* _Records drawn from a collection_

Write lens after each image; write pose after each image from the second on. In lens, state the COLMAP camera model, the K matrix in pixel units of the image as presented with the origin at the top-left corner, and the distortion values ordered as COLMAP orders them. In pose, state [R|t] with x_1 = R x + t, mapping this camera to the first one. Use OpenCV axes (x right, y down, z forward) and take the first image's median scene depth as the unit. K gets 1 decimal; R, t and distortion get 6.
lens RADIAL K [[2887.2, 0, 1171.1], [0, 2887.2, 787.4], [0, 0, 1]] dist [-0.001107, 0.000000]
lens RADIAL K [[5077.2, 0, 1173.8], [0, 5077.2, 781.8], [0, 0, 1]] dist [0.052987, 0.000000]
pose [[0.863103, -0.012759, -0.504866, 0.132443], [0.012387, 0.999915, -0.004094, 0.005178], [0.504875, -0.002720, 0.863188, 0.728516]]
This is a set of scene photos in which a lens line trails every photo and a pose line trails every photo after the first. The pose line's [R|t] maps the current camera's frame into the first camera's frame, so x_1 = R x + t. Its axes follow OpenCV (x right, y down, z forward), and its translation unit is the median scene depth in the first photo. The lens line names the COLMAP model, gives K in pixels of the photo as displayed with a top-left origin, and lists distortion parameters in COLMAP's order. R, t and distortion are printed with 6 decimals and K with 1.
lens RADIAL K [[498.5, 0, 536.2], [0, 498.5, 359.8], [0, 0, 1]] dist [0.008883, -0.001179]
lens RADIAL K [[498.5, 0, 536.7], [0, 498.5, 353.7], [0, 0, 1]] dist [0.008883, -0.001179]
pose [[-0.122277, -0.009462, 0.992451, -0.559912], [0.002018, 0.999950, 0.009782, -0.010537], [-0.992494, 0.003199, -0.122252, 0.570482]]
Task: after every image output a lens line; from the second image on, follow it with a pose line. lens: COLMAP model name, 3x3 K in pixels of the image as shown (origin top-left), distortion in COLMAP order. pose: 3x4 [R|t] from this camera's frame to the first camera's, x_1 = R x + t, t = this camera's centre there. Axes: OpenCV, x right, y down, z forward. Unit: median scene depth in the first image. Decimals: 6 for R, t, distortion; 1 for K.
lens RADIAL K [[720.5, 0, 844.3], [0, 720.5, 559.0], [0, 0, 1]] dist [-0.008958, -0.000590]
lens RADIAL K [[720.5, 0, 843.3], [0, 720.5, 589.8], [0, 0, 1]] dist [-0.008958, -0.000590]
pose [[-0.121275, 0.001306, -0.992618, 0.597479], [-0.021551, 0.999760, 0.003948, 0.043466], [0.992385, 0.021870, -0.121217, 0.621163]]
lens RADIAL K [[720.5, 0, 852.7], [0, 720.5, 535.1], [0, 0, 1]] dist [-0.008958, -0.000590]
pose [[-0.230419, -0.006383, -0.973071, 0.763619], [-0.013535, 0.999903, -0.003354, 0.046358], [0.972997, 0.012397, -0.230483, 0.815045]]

* _About this exercise_
Convert every line of the listing above into a numbered list, omitting any blank lines.

* _Response for this exercise_
1. Write lens after each image; write pose after each image from the second on. In lens, state the COLMAP camera model, the K matrix in pixel units of the image as presented with the origin at the top-left corner, and the distortion values ordered as COLMAP orders them. In pose, state [R|t] with x_1 = R x + t, mapping this camera to the first one. Use OpenCV axes (x right, y down, z forward) and take the first image's median scene depth as the unit. K gets 1 decimal; R, t and distortion get 6.
2. lens RADIAL K [[2887.2, 0, 1171.1], [0, 2887.2, 787.4], [0, 0, 1]] dist [-0.001107, 0.000000]
3. lens RADIAL K [[5077.2, 0, 1173.8], [0, 5077.2, 781.8], [0, 0, 1]] dist [0.052987, 0.000000]
4. pose [[0.863103, -0.012759, -0.504866, 0.132443], [0.012387, 0.999915, -0.004094, 0.005178], [0.504875, -0.002720, 0.863188, 0.728516]]
5. This is a set of scene photos in which a lens line trails every photo and a pose line trails every photo after the first. The pose line's [R|t] maps the current camera's frame into the first camera's frame, so x_1 = R x + t. Its axes follow OpenCV (x right, y down, z forward), and its translation unit is the median scene depth in the first photo. The lens line names the COLMAP model, gives K in pixels of the photo as displayed with a top-left origin, and lists distortion parameters in COLMAP's order. R, t and distortion are printed with 6 decimals and K with 1.
6. lens RADIAL K [[498.5, 0, 536.2], [0, 498.5, 359.8], [0, 0, 1]] dist [0.008883, -0.001179]
7. lens RADIAL K [[498.5, 0, 536.7], [0, 498.5, 353.7], [0, 0, 1]] dist [0.008883, -0.001179]
8. pose [[-0.122277, -0.009462, 0.992451, -0.559912], [0.002018, 0.999950, 0.009782, -0.010537], [-0.992494, 0.003199, -0.122252, 0.570482]]
9. Task: after every image output a lens line; from the second image on, follow it with a pose line. lens: COLMAP model name, 3x3 K in pixels of the image as shown (origin top-left), distortion in COLMAP order. pose: 3x4 [R|t] from this camera's frame to the first camera's, x_1 = R x + t, t = this camera's centre there. Axes: OpenCV, x right, y down, z forward. Unit: median scene depth in the first image. Decimals: 6 for R, t, distortion; 1 for K.
10. lens RADIAL K [[720.5, 0, 844.3], [0, 720.5, 559.0], [0, 0, 1]] dist [-0.008958, -0.000590]
11. lens RADIAL K [[720.5, 0, 843.3], [0, 720.5, 589.8], [0, 0, 1]] dist [-0.008958, -0.000590]
12. pose [[-0.121275, 0.001306, -0.992618, 0.597479], [-0.021551, 0.999760, 0.003948, 0.043466], [0.992385, 0.021870, -0.121217, 0.621163]]
13. lens RADIAL K [[720.5, 0, 852.7], [0, 720.5, 535.1], [0, 0, 1]] dist [-0.008958, -0.000590]
14. pose [[-0.230419, -0.006383, -0.973071, 0.763619], [-0.013535, 0.999903, -0.003354, 0.046358], [0.972997, 0.012397, -0.230483, 0.815045]]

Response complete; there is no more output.